Biophysical analysis of BMV virions purified using a novel method
A. Strugała, M. Kręcisz, J. D. Rybka, A. Urbanowicz, K. Szpotkowski, P. Bierwagen, M. Figlerowicz, M. Kozak, C. Böttcher, M. Giersig – 2017
Brome mosaic virus (BMV) has been successfully loaded with different types of nanoparticles. However, studies concerning its application as a nanoparticle carrier demand high-purity virions in large amounts. Existing BMV purification protocols rely on multiple differential ultracentrifugation runs of the initially purified viral preparation. Herein, we describe an alternative method for BMV purification based on ion-exchange chromatography and size-exclusion chromatography (SEC) yielding 0.2mg of virus from 1g of plant tissue. Our method is of similar efficiency to previously described protocols and can easily be scaled up.
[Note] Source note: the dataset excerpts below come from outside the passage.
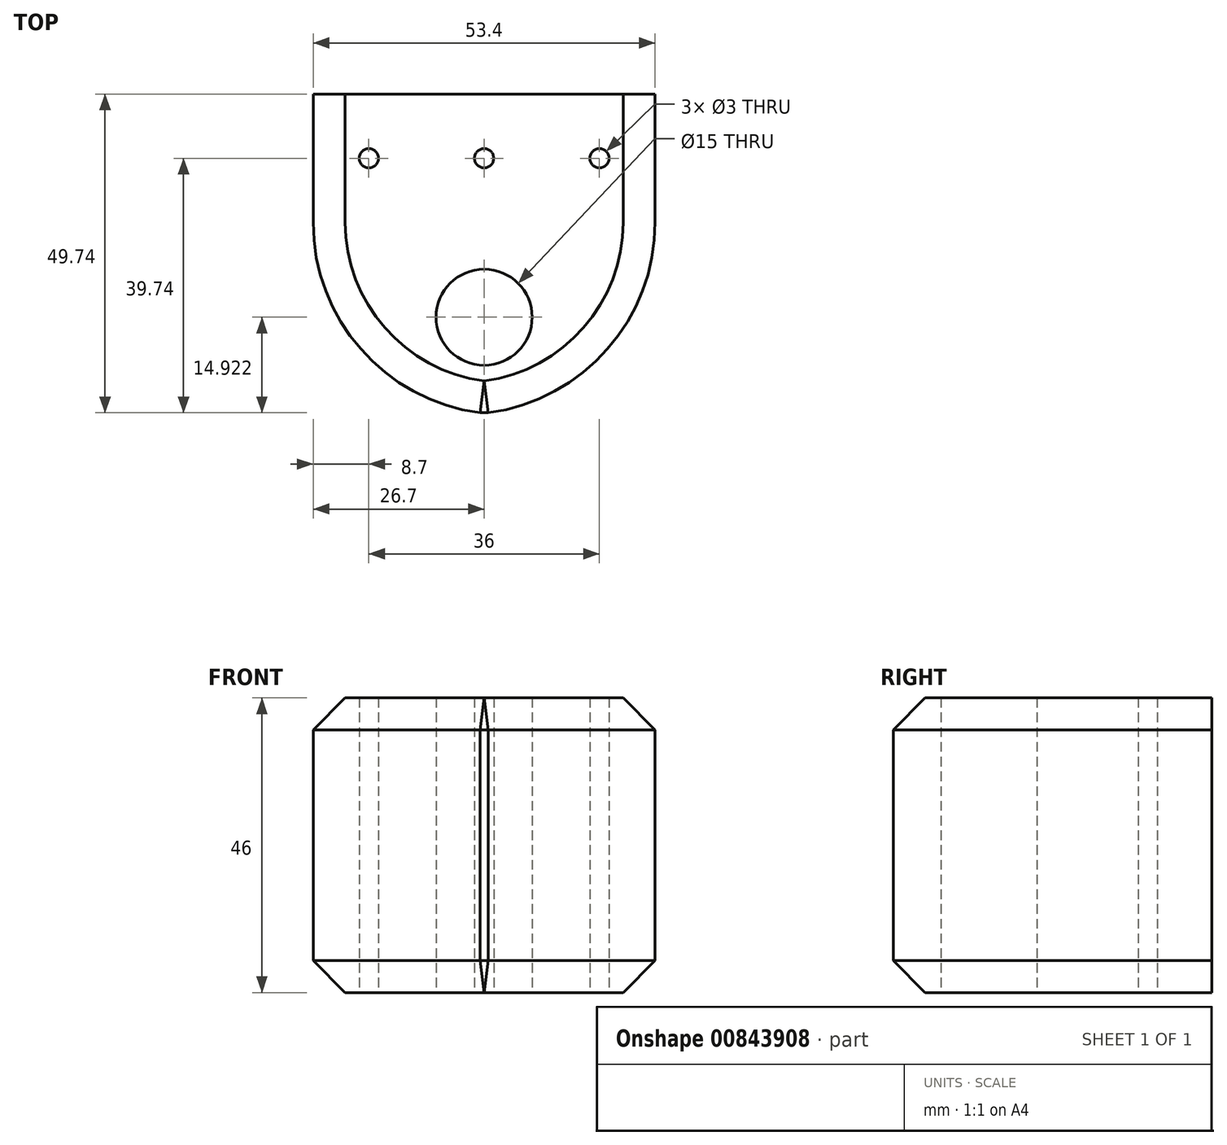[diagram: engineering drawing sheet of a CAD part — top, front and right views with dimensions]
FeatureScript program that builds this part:
annotation { "Feature Type Name" : "Feature", "Feature Type Description" : "" }
export const myFeature = defineFeature(function(context is Context, id is Id, definition is map)
    precondition{}
    {
        {
            var Q0;
            Q0=qCreatedBy(makeId("Top.planeOp"),FACE);
            var sketch = newSketch(context, id + "F0", { "sketchPlane" : qUnion([Q0])});
            skLineSegment(sketch, "E0.bottom", {"start": v(26.7, -10) * mm, "end": v(-26.7, -10) * mm});
            skLineSegment(sketch, "E0.top", {"start": v(26.7, 10) * mm, "end": v(-26.7, 10) * mm});
            skLineSegment(sketch, "E0.left", {"start": v(26.7, -10) * mm, "end": v(26.7, 10) * mm});
            skLineSegment(sketch, "E0.right", {"start": v(-26.7, -10) * mm, "end": v(-26.7, 10) * mm});
            skPoint(sketch, "E0.middle", {"position": v(0, 0) * mm});
            skCircle(sketch, "E1", {"center": v(0, 0) * mm, "radius": 1.5 * mm});
            skCircle(sketch, "E2", {"center": v(18, 0) * mm, "radius": 1.5 * mm});
            skCircle(sketch, "E3", {"center": v(-18, 0) * mm, "radius": 1.5 * mm});
            skLineSegment(sketch, "E4.bottom", {"start": v(-26.7, -10) * mm, "end": v(26.7, -10) * mm});
            skLineSegment(sketch, "E4.left", {"start": v(-26.7, -10) * mm, "end": v(-26.7, -10) * mm});
            skLineSegment(sketch, "E4.right", {"start": v(26.7, -10) * mm, "end": v(26.7, -10) * mm});
            skPoint(sketch, "E5.visualSharp", {"position": v(-26.7, -40) * mm});
            skArc(sketch, "E5.filletArc", {"start": v(-26.7, -10) * mm, "mid": v(-19.05, -30.01) * mm, "end": v(0, -39.82) * mm});
            skPoint(sketch, "E6.visualSharp", {"position": v(26.7, -40) * mm});
            skArc(sketch, "E6.filletArc", {"start": v(0, -39.82) * mm, "mid": v(19.05, -30.01) * mm, "end": v(26.7, -10) * mm});
            skCircle(sketch, "E7", {"center": v(0, -24.82) * mm, "radius": 7.5 * mm});
            skSolve(sketch);
        }
        {
            var Q0;
            Q0 = qSketchRegion(id + "F0", true);
            extrude(context, id + "F1", {"entities" : qUnion([Q0]), "depth" : 46 * mm, "offsetDistance" : 25 * mm});
        }
        {
            var Q0;
            Q0=makeQuery(id+"F1.opExtrude","CAP_EDGE",EDGE,{"disambiguationData":[OSD([sQuery(id+"F0.wireOp",EDGE,"E5.filletArc")])],"isStart":true});
            var Q1;
            Q1=makeQuery(id+"F1.opExtrude","SWEPT_FACE",FACE,{"disambiguationData":[OSD([sQuery(id+"F0.wireOp",EDGE,"E5.filletArc")])]});
            var Q2;
            Q2=makeQuery(id+"F1.opExtrude","SWEPT_FACE",FACE,{"disambiguationData":[OSD([sQuery(id+"F0.wireOp",EDGE,"E6.filletArc")])]});
            chamfer(context, id + "F2", {"entities" : qUnion([Q0, Q1, Q2]), "width" : 5 * mm, "tangentPropagation" : true});
        }
    });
The method results in high-quality BMV preparations as confirmed by biophysical analyses, including cryogenic transmission electron microscopy (cryo-TEM), dynamic light scattering (DLS), static light scattering (SLS), and circular dichroism (CD) measurements and attenuated total reflection Fourier transform infrared spectroscopy (ATR-FTIR) spectroscopy. Our results revealed that purified BMV capsids are stable and monodisperse and can be used for further downstream applications. In this work, we also characterize secondary structure and size fluctuations of the BMV virion at different pH values.